Figure 2. Three aquariums, 3 fish. Image modified from https://www.pngrepo.com/svg/153528/aquarium

Figure 2. Three aquariums, three fish. Image modified from https://www.pngrepo.com/svg/153528/aquarium

Question 3: What were the experimental units for the fish in the bowl experiment (Fig. 2)?

  1. Three bowls
  2. Nine fish
  3. Three water treatments

The correct answer is A, 3 bowls. The treatments were allocated to the bowls, not to individual fish. The three fish in each bowl provides technical replication for the effects of bowl A, bowl B, and bowl C, but does not provide replication for the effects of the water treatments.  Adding three bowls for each water treatment, each with three fish, would be the simplest correction of the design, but may not be available to the researcher because of space or cost limitations. The design would then include nine bowls and 27 fish.  If resources are not available to simply scale up the design, then the researcher could repeat the study several times, taking care to control nuisance variables. Alternatively, if the treatments were applied to the individual fish, then the experimental units become the individual fish and the bowls reduced to a blocking effect (Chapter 14.4), where differences may exist among the bowls, but they are no longer the level by which measurements are made. Note that if pseudoreplication is present in a study, this may be accounted for by specifying the error structure in a linear mixed model (e.g., random effects, blocking effects, etc., see Chapter 14 and Chapter 18).

Question 4: What were the sampling units for the fish in the bowl experiment (Fig. 2)?

  1. Three bowls
  2. Nine fish
  3. Three water treatments

The correct answer is B, the individual fish. If instead of aqueous application of synthetic progestin, treatments were applied directly to each fish via injection, what would be the answers to Question 3 and Question 4?

Choices like these clearly involve additional compromises and assumptions about experimental design and inference about hypotheses.

Conclusion

Sampling units, experimental units, and the concept of level at which units are independent within an experiment were introduced. Lack of independence yields the problem of pseudoreplication in an experiment, which will increase the chance that we will detect differences between our treatment groups, when no such difference exists!

Questions

Figure 3. Three Miracle-Grow AeroGarden planters, each with nine seedlings of an Arabidopsis thaliana strain.

Figure 3. Three Miracle-Grow AeroGarden planters, each with nine seedlings of an Arabidopsis thaliana strain.

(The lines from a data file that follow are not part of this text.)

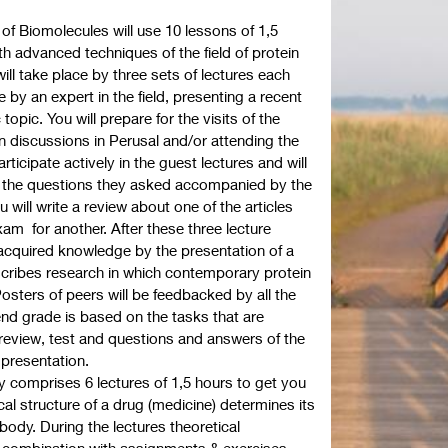
f Biomolecules will use 10 lessons of 1,5
h advanced techniques of the field of protein
ill take place by three sets of lectures each
by an expert in the field, presenting a recent
 topic. You will prepare for the visits of the
in discussions in Perusal and/or attending the
articipate actively in the guest lectures and will
n the questions they asked accompanied by the
u will write a review about one of the articles
am for another. After these three lecture
 acquired knowledge by the presentation of a
escribes research in which contemporary protein
osters of peers will be feedbacked by all the
end grade is based on the tasks that are
 review, test and questions and answers of the
r presentation.
 comprises 6 lectures of 1,5 hours to get you
l structure of a drug (medicine) determines its
body. During the lectures theoretical
in combination with assignments & exercises.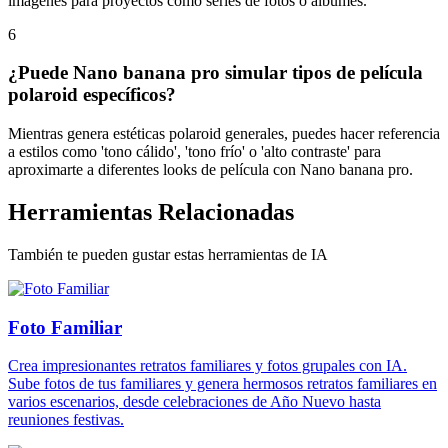
imágenes para proyectos como series de fotos o álbumes.
6
¿Puede Nano banana pro simular tipos de película
polaroid específicos?
Mientras genera estéticas polaroid generales, puedes hacer referencia
a estilos como 'tono cálido', 'tono frío' o 'alto contraste' para
aproximarte a diferentes looks de película con Nano banana pro.
Herramientas Relacionadas
También te pueden gustar estas herramientas de IA
Foto Familiar
Crea impresionantes retratos familiares y fotos grupales con IA.
Sube fotos de tus familiares y genera hermosos retratos familiares en
varios escenarios, desde celebraciones de Año Nuevo hasta
reuniones festivas.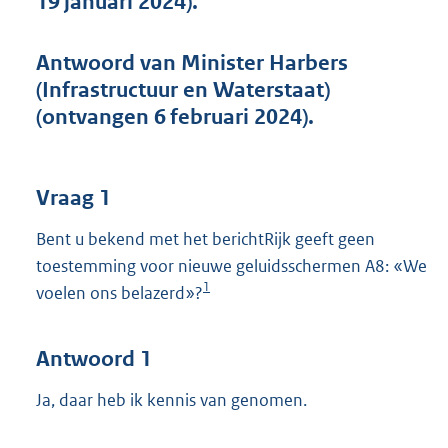
19 januari 2024).
t
t
e
Antwoord van Minister Harbers
:
(Infrastructuur en Waterstaat)
5
1
(ontvangen 6 februari 2024).
K
b
Vraag 1
Bent u bekend met het berichtRijk geeft geen
toestemming voor nieuwe geluidsschermen A8: «We
1
voelen ons belazerd»?
Antwoord 1
Ja, daar heb ik kennis van genomen.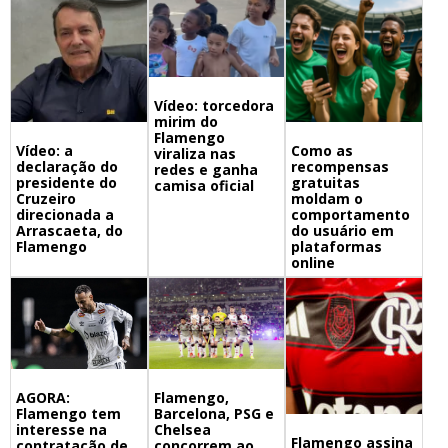
Vídeo: torcedora
mirim do
Flamengo
Vídeo: a
Como as
viraliza nas
declaração do
recompensas
redes e ganha
presidente do
gratuitas
camisa oficial
Cruzeiro
moldam o
direcionada a
comportamento
Arrascaeta, do
do usuário em
Flamengo
plataformas
online
Flamengo,
AGORA:
Barcelona, PSG e
Flamengo tem
Chelsea
interesse na
Flamengo assina
concorrem ao
contratação de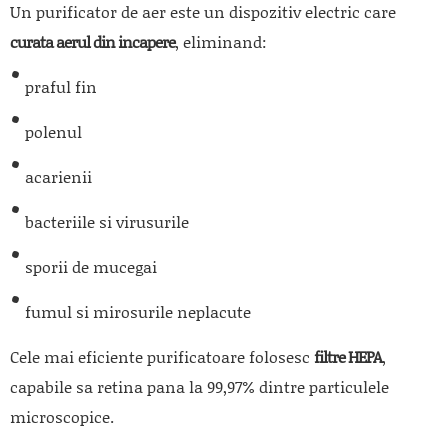
Un purificator de aer este un dispozitiv electric care
curata aerul din incapere
, eliminand:
praful fin
polenul
acarienii
bacteriile si virusurile
sporii de mucegai
fumul si mirosurile neplacute
Cele mai eficiente purificatoare folosesc
filtre HEPA
,
capabile sa retina pana la 99,97% dintre particulele
microscopice.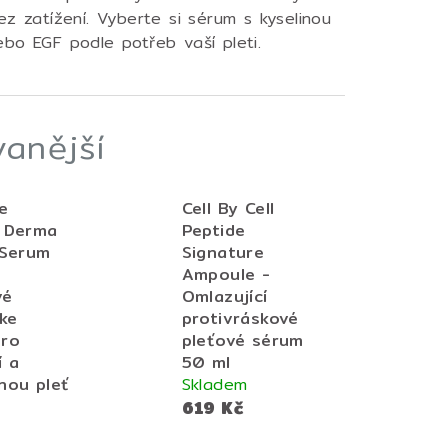
ez zatížení. Vyberte si sérum s kyselinou
ebo EGF podle potřeb vaší pleti.
anější
e
Cell By Cell
 Derma
Peptide
 Serum
Signature
Ampoule -
vé
Omlazující
ike
protivráskové
pro
pleťové sérum
í a
50 ml
nou pleť
Skladem
619 Kč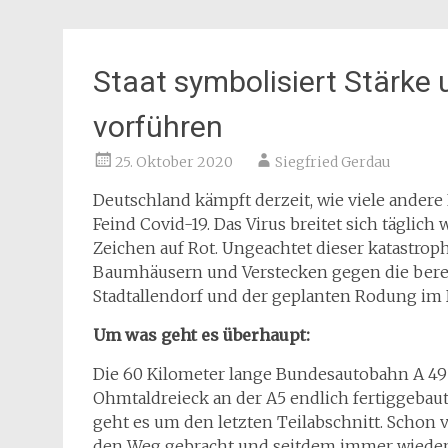
Staat symbolisiert Stärke 
vorführen
25. Oktober 2020
Siegfried Gerdau
Deutschland kämpft derzeit, wie viele andere
Feind Covid-19. Das Virus breitet sich täglic
Zeichen auf Rot. Ungeachtet dieser katastrop
Baumhäusern und Verstecken gegen die bere
Stadtallendorf und der geplanten Rodung i
Um was geht es überhaupt:
Die 60 Kilometer lange Bundesautobahn A 49
Ohmtaldreieck an der A5 endlich fertiggebaut
geht es um den letzten Teilabschnitt. Schon v
den Weg gebracht und seitdem immer wiede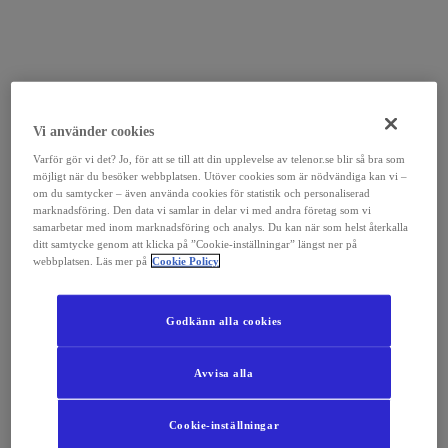
Vi använder cookies
Varför gör vi det? Jo, för att se till att din upplevelse av telenor.se blir så bra som
möjligt när du besöker webbplatsen. Utöver cookies som är nödvändiga kan vi –
om du samtycker – även använda cookies för statistik och personaliserad
marknadsföring. Den data vi samlar in delar vi med andra företag som vi
samarbetar med inom marknadsföring och analys. Du kan när som helst återkalla
ditt samtycke genom att klicka på ”Cookie-inställningar” längst ner på
webbplatsen. Läs mer på
Cookie Policy
Godkänn alla cookies
Avvisa alla
Cookie-inställningar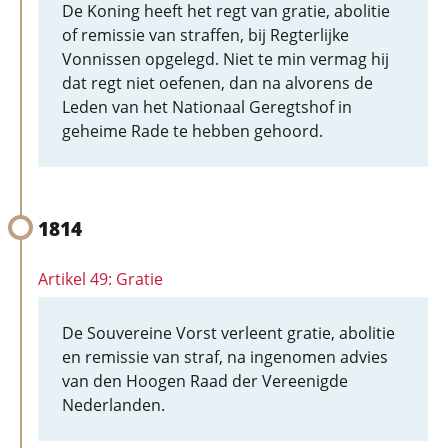
De Koning heeft het regt van gratie, abolitie
of remissie van straffen, bij Regterlijke
Vonnissen opgelegd. Niet te min vermag hij
dat regt niet oefenen, dan na alvorens de
Leden van het Nationaal Geregtshof in
geheime Rade te hebben gehoord.
1814
Artikel 49: Gratie
De Souvereine Vorst verleent gratie, abolitie
en remissie van straf, na ingenomen advies
van den Hoogen Raad der Vereenigde
Nederlanden.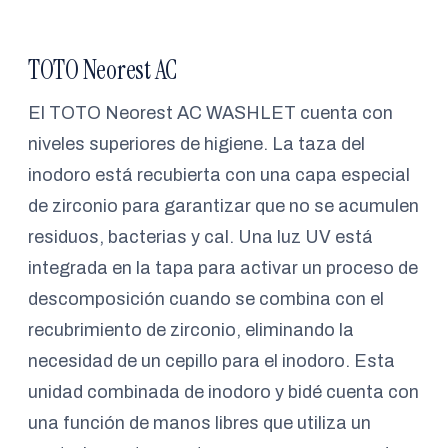
TOTO Neorest AC
El TOTO Neorest AC WASHLET cuenta con
niveles superiores de higiene. La taza del
inodoro está recubierta con una capa especial
de zirconio para garantizar que no se acumulen
residuos, bacterias y cal. Una luz UV está
integrada en la tapa para activar un proceso de
descomposición cuando se combina con el
recubrimiento de zirconio, eliminando la
necesidad de un cepillo para el inodoro. Esta
unidad combinada de inodoro y bidé cuenta con
una función de manos libres que utiliza un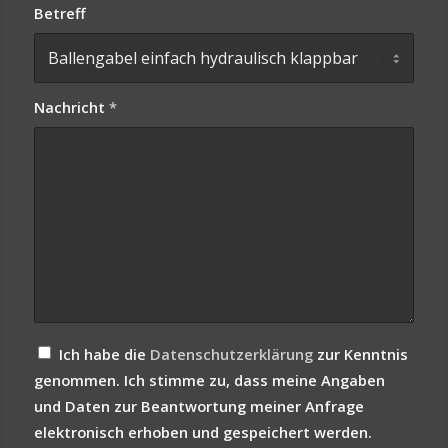
Betreff
Nachricht
*
Ich habe die
Datenschutzerklärung
zur Kenntnis
genommen. Ich stimme zu, dass meine Angaben
und Daten zur Beantwortung meiner Anfrage
elektronisch erhoben und gespeichert werden.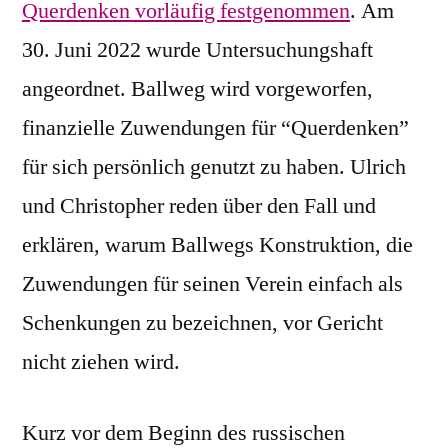
Querdenken vorläufig festgenommen
. Am
30. Juni 2022 wurde Untersuchungshaft
angeordnet. Ballweg wird vorgeworfen,
finanzielle Zuwendungen für “Querdenken”
für sich persönlich genutzt zu haben. Ulrich
und Christopher reden über den Fall und
erklären, warum Ballwegs Konstruktion, die
Zuwendungen für seinen Verein einfach als
Schenkungen zu bezeichnen, vor Gericht
nicht ziehen wird.
Kurz vor dem Beginn des russischen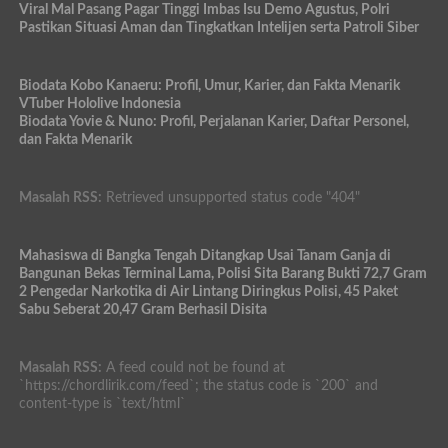
Viral Mal Pasang Pagar Tinggi Imbas Isu Demo Agustus, Polri
Pastikan Situasi Aman dan Tingkatkan Intelijen serta Patroli Siber
Biodata Kobo Kanaeru: Profil, Umur, Karier, dan Fakta Menarik
VTuber Hololive Indonesia
Biodata Yovie & Nuno: Profil, Perjalanan Karier, Daftar Personel,
dan Fakta Menarik
Masalah RSS:
Retrieved unsupported status code "404"
Mahasiswa di Bangka Tengah Ditangkap Usai Tanam Ganja di
Bangunan Bekas Terminal Lama, Polisi Sita Barang Bukti 72,7 Gram
2 Pengedar Narkotika di Air Lintang Diringkus Polisi, 45 Paket
Sabu Seberat 20,47 Gram Berhasil Disita
Masalah RSS:
A feed could not be found at
`https://chordlirik.com/feed`; the status code is `200` and
content-type is `text/html`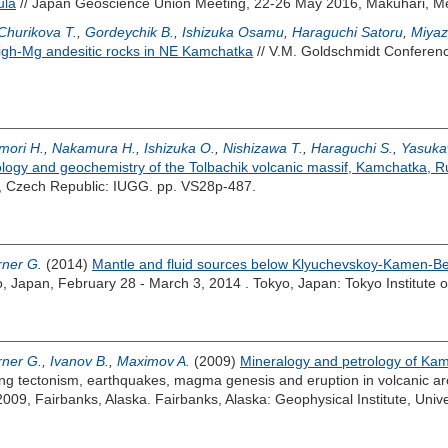
ula
// Japan Geoscience Union Meeting, 22-26 May 2016, Makuhari, M
Churikova T.
,
Gordeychik B.
,
Ishizuka Osamu
,
Haraguchi Satoru
,
Miyaz
igh-Mg andesitic rocks in NE Kamchatka
// V.M. Goldschmidt Conferen
mori H.
,
Nakamura H.
,
Ishizuka O.
,
Nishizawa T.
,
Haraguchi S.
,
Yasuka
ology and geochemistry of the Tolbachik volcanic massif, Kamchatka, R
, Czech Republic: IUGG. pp. VS28p-487.
ner G.
(2014)
Mantle and fluid sources below Klyuchevskoy-Kamen-B
o, Japan, February 28 - March 3, 2014 . Tokyo, Japan: Tokyo Institute o
ner G.
,
Ivanov B.
,
Maximov A.
(2009)
Mineralogy and petrology of Ka
g tectonism, earthquakes, magma genesis and eruption in volcanic arc
09, Fairbanks, Alaska. Fairbanks, Alaska: Geophysical Institute, Unive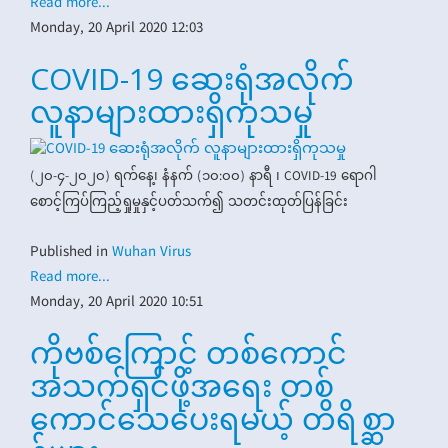
Read more...
Monday, 20 April 2020 12:03
COVID-19 ဆေးရုံအလိုက်
လူနာများထားရှိကုသမှု
(၂၀-၄-၂၀၂၀) ရက်နေ့၊ နံနက် (၁၀:၀၀) နာရီ ၊ COVID-19 ရောဂါ
စောင့်ကြပ်ကြည့်ရှုမှုနှင့်ပတ်သက်၍ သတင်းထုတ်ပြန်ခြင်း
Published in
Wuhan Virus
Read more...
Monday, 20 April 2020 10:51
ကိုဗစ်ကြောင့် တစ်ကောင်
အသက်ရှင်ဖို့အရေး တစ်
ကောင်သေပေးရမယ့် တိရိစ္ဆာ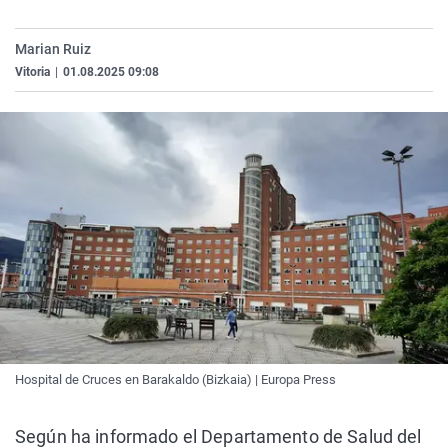
La rosa de los vientos
Caso
Extremadura
Virales
Marian Ruiz
Gente viajera
Retornados
Galicia
Televisión
Vitoria
|
01.08.2025 09:08
Como el perro y el gat
Equipo de investigaci
La Rioja
Elecciones
Operación Viuda Negr
Navarra
País Vasco
Hospital de Cruces en Barakaldo (Bizkaia) | Europa Press
Según ha informado el Departamento de Salud del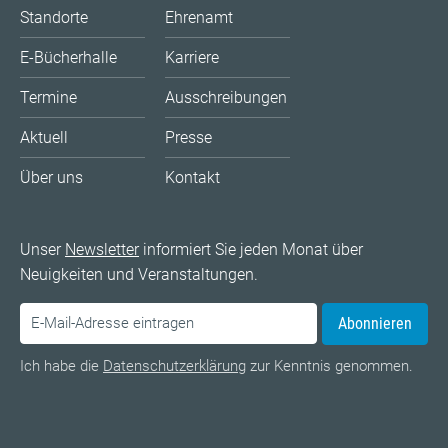
Standorte
Ehrenamt
E-Bücherhalle
Karriere
Termine
Ausschreibungen
Aktuell
Presse
Über uns
Kontakt
Unser
Newsletter
informiert Sie jeden Monat über
Neuigkeiten und Veranstaltungen.
Abonnieren
Ich habe die
Datenschutzerklärung
zur Kenntnis genommen.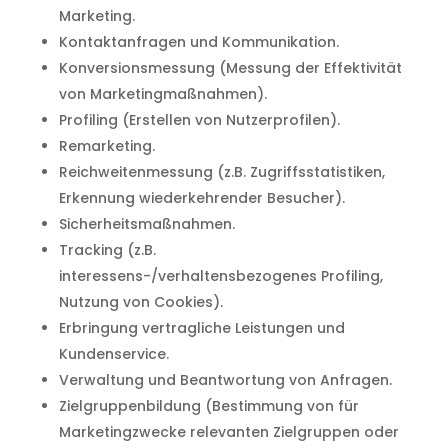
Marketing.
Kontaktanfragen und Kommunikation.
Konversionsmessung (Messung der Effektivität
von Marketingmaßnahmen).
Profiling (Erstellen von Nutzerprofilen).
Remarketing.
Reichweitenmessung (z.B. Zugriffsstatistiken,
Erkennung wiederkehrender Besucher).
Sicherheitsmaßnahmen.
Tracking (z.B.
interessens-/verhaltensbezogenes Profiling,
Nutzung von Cookies).
Erbringung vertragliche Leistungen und
Kundenservice.
Verwaltung und Beantwortung von Anfragen.
Zielgruppenbildung (Bestimmung von für
Marketingzwecke relevanten Zielgruppen oder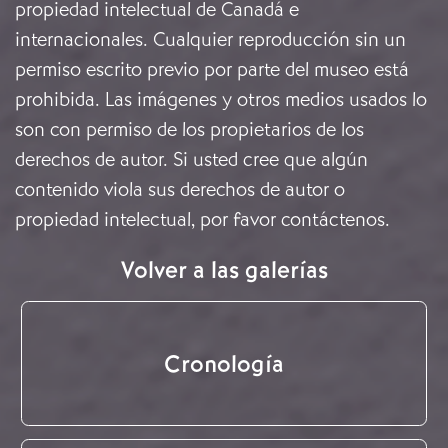
propiedad intelectual de Canadá e
internacionales. Cualquier reproducción sin un
permiso escrito previo por parte del museo está
prohibida. Las imágenes y otros medios usados lo
son con permiso de los propietarios de los
derechos de autor. Si usted cree que algún
contenido viola sus derechos de autor o
propiedad intelectual, por favor
contáctenos
.
Volver a las galerías
Cronología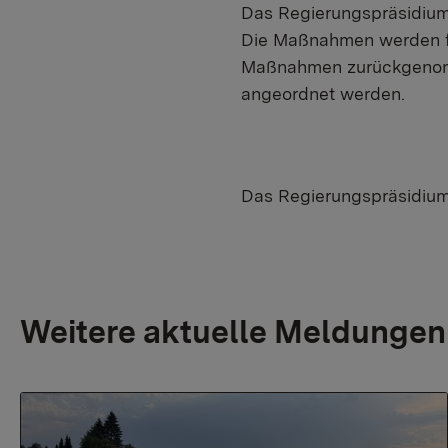
Das Regierungspräsidium
Die Maßnahmen werden fo
Maßnahmen zurückgenomm
angeordnet werden.
Das Regierungspräsidium
Weitere aktuelle Meldungen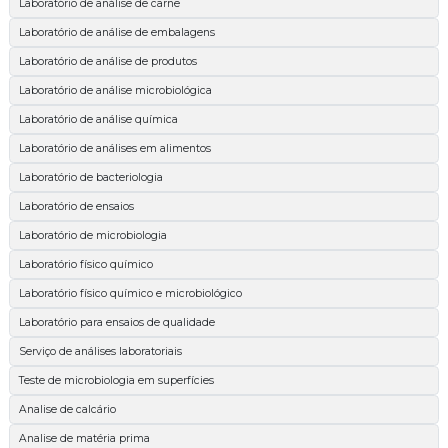
Laboratório de análise de carne
Laboratório de análise de embalagens
Laboratório de análise de produtos
Laboratório de análise microbiológica
Laboratório de análise química
Laboratório de análises em alimentos
Laboratório de bacteriologia
Laboratório de ensaios
Laboratório de microbiologia
Laboratório físico químico
Laboratório físico químico e microbiológico
Laboratório para ensaios de qualidade
Serviço de análises laboratoriais
Teste de microbiologia em superfícies
Analise de calcário
Analise de matéria prima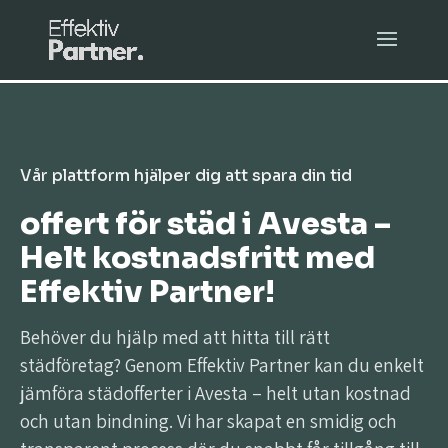
Vår plattform hjälper dig att spara din tid
offert för städ i Avesta –
Helt kostnadsfritt med
Effektiv Partner!
Behöver du hjälp med att hitta till rätt
städföretag? Genom Effektiv Partner kan du enkelt
jämföra städofferter i Avesta – helt utan kostnad
och utan bindning. Vi har skapat en smidig och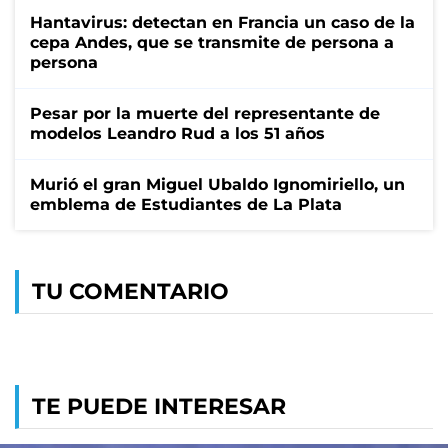
Hantavirus: detectan en Francia un caso de la
cepa Andes, que se transmite de persona a
persona
Pesar por la muerte del representante de
modelos Leandro Rud a los 51 años
Murió el gran Miguel Ubaldo Ignomiriello, un
emblema de Estudiantes de La Plata
TU COMENTARIO
TE PUEDE INTERESAR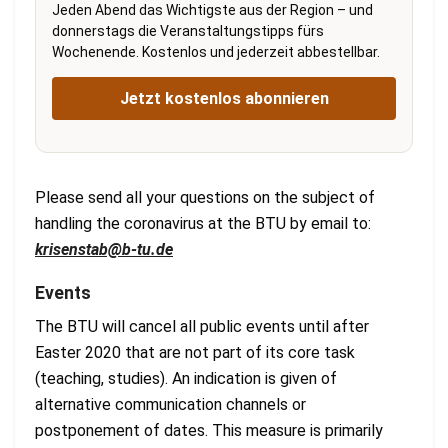
Jeden Abend das Wichtigste aus der Region – und
donnerstags die Veranstaltungstipps fürs
Wochenende. Kostenlos und jederzeit abbestellbar.
Jetzt kostenlos abonnieren
Please send all your questions on the subject of
handling the coronavirus at the BTU by email to:
krisenstab@b-tu.de
Events
The BTU will cancel all public events until after
Easter 2020 that are not part of its core task
(teaching, studies). An indication is given of
alternative communication channels or
postponement of dates. This measure is primarily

1. Nine seeds each of three strains of Arabidopsis thaliana were germinated in three Miracle-Grow AeroGarden® hydroponic planters (Fig. 2). Each planter had nine or ten vials with sphagnum peat. All seeds from a strain were planted in the same apparatus, one seed per vial. What were the experimental units?

  1. planters
  2. seeds
  3. strains of Arabidopsis
  4. vials in the planters

2. This experimental design is an example of pseudoreplication, but at what level?

  1. planters
  2. seeds
  3. strains of Arabidopsis
  4. vials in the planters

3. How would you re-do this experiment to avoid pseudoreplication? (Hint: you can’t add more planters!)